Lord Justice of Appeal
- In office 1989–1995
- Preceded by: Sir John May

Justice of the High Court
- In office 1981–1989

Personal details
- Born: Donald Henry Farquharson

= Donald Farquharson (judge) =

British judge (1928–2011)

Sir Donald Henry Farquharson, PC, DL (26 February 1928 – 21 August 2011) was a British barrister judge, who served as a High Court Judge and as a Lord Justice of Appeal.

==Biography==
The younger son of a civil engineer who died prematurely because of wounds sustained during the First World War, Farquharson was educated at the Royal Commercial Travellers School before studying at Keble College, Oxford, where he read law. He was called to the bar by the Inner Temple in 1952 and thereafter practised as a barrister. Described as "one of the outstanding criminal barristers of his generation", he mostly acted as prosecutor and was involved in many high-profile trials. Notably, he prosecuted Cynthia Payne, the "Streatham madam" who was convicted of keeping a brothel.

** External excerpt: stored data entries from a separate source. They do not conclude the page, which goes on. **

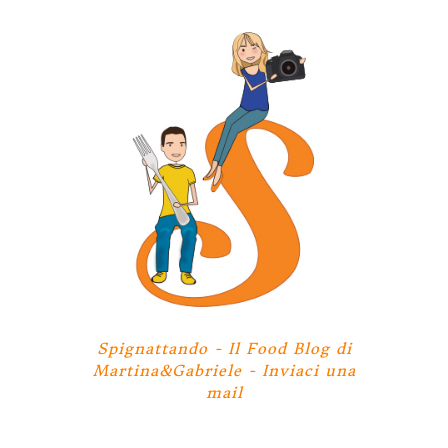
Spignattando - Il Food Blog di
Martina&Gabriele -
Inviaci una
mail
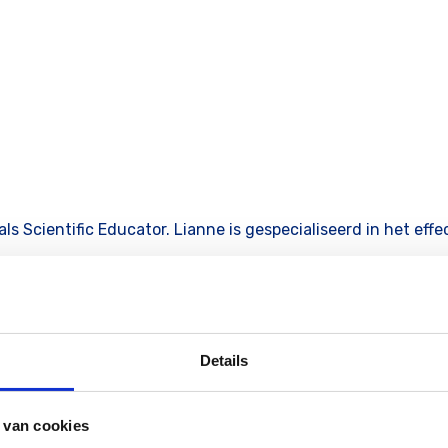
ls Scientific Educator. Lianne is gespecialiseerd in het ef
Details
 van cookies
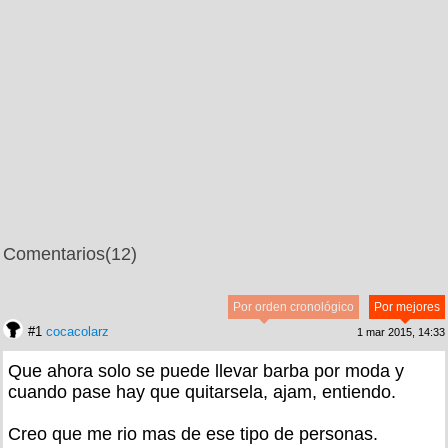
Comentarios
(12)
Por orden cronológico
Por mejores
#1
cocacolarz
1 mar 2015, 14:33
Que ahora solo se puede llevar barba por moda y
cuando pase hay que quitarsela, ajam, entiendo.
Creo que me rio mas de ese tipo de personas.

He was appointed Deputy Chairman of the Essex Quarter Sessions in 1970, and took silk in 1972. He was a Recorder of the Crown Court from 1972 until 1981, when he was appointed as a judge of the High Court of Justice, assigned to the Queen's Bench Division.

He received the customary knighthood upon appointment. In 1989, he was promoted to become a Lord Justice of Appeal as a member of the Court of Appeal, and became a member of the Privy Council. He was made an honorary fellow of Keble College in the same year.

He was chairman of the Judicial Studies Board from 1992 to 1994. Farquharson retired from the bench in 1995 due to the onset of Parkinson's disease.